PATRIOTPENCERAH.ID- Gerakan Pemuda Persaudaraan Muslimin Indonesia (GP PARMUSI) Wilayah Maluku mendesak Kapolda Maluku untuk menindak tegas oknum anggota Brimob yang diduga melakukan tindak kekerasan terhadap masyarakat di Kota Bula, Kabupaten Seram Bagian Timur.

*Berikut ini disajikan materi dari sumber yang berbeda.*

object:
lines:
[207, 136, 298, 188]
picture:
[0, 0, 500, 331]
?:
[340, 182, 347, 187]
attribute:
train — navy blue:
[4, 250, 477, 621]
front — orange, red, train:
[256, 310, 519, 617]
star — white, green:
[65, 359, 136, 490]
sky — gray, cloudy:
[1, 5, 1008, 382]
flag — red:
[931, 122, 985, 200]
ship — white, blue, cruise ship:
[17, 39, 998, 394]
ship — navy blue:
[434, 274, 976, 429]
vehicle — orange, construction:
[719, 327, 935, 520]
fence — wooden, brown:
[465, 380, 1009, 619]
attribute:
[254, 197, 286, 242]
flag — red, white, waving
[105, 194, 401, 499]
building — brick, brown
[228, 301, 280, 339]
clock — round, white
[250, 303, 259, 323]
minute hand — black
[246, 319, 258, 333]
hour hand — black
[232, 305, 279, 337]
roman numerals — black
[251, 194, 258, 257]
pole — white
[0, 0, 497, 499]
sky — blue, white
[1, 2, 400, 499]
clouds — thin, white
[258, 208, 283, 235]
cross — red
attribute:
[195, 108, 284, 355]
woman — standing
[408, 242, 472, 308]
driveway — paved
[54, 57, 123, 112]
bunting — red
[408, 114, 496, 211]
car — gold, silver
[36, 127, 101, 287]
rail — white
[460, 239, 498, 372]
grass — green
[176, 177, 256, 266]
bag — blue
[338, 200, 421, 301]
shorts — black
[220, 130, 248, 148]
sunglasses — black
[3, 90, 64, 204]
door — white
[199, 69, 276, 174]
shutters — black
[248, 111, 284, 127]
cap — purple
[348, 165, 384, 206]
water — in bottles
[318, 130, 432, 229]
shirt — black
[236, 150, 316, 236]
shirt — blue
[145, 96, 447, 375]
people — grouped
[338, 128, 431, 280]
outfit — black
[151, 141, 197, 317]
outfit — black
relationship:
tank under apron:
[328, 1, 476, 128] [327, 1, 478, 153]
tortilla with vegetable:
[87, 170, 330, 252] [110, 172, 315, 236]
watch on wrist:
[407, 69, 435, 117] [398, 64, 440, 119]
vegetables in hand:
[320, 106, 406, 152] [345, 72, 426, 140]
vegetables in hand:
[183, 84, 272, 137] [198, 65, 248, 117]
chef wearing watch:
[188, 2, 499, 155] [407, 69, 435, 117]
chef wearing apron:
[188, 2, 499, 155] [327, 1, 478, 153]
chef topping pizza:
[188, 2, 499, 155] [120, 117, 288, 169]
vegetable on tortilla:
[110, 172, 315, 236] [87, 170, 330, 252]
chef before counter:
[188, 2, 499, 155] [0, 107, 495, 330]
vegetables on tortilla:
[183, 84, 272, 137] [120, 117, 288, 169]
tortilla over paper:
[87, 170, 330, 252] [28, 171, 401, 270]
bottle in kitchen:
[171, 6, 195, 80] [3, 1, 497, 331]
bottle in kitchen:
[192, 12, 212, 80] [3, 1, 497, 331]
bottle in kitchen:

Abdul Karim Namkatu, Ketua Umum GP PARMUSI Maluku, menegaskan bahwa tindakan kekerasan yang melibatkan aparat kepolisian merupakan persoalan serius dan bertentangan dengan fungsi dasar kepolisian sebagai pelindung, pengayom, dan pelayan masyarakat.
Ia menyoroti insiden pemukulan yang dilaporkan terjadi terhadap saudara Abdul Haji Rumaday, S.Kom, di kediamannya, yang turut melibatkan perempuan dan warga lanjut usia. Peristiwa ini, kata Namkatu, meninggalkan luka fisik dan trauma mendalam, serta merusak kepercayaan publik terhadap institusi Polri.
“Anggota Brimob sebagai penegak hukum harusnya menjadi contoh dalam menjunjung supremasi hukum, bukan justru melanggarnya,” tegasnya. Ia menilai kejadian ini sebagai ironi yang merusak citra Polri, terlebih di Maluku yang dinilai memiliki hubungan baik antara masyarakat dan kepolisian.
Pihaknya mendorong proses hukum yang terbuka dan transparan terhadap oknum bersangkutan, sekaligus mendukung Kapolda Maluku untuk menjaga marwah institusi melalui penegakan hukum yang adil dan konsisten.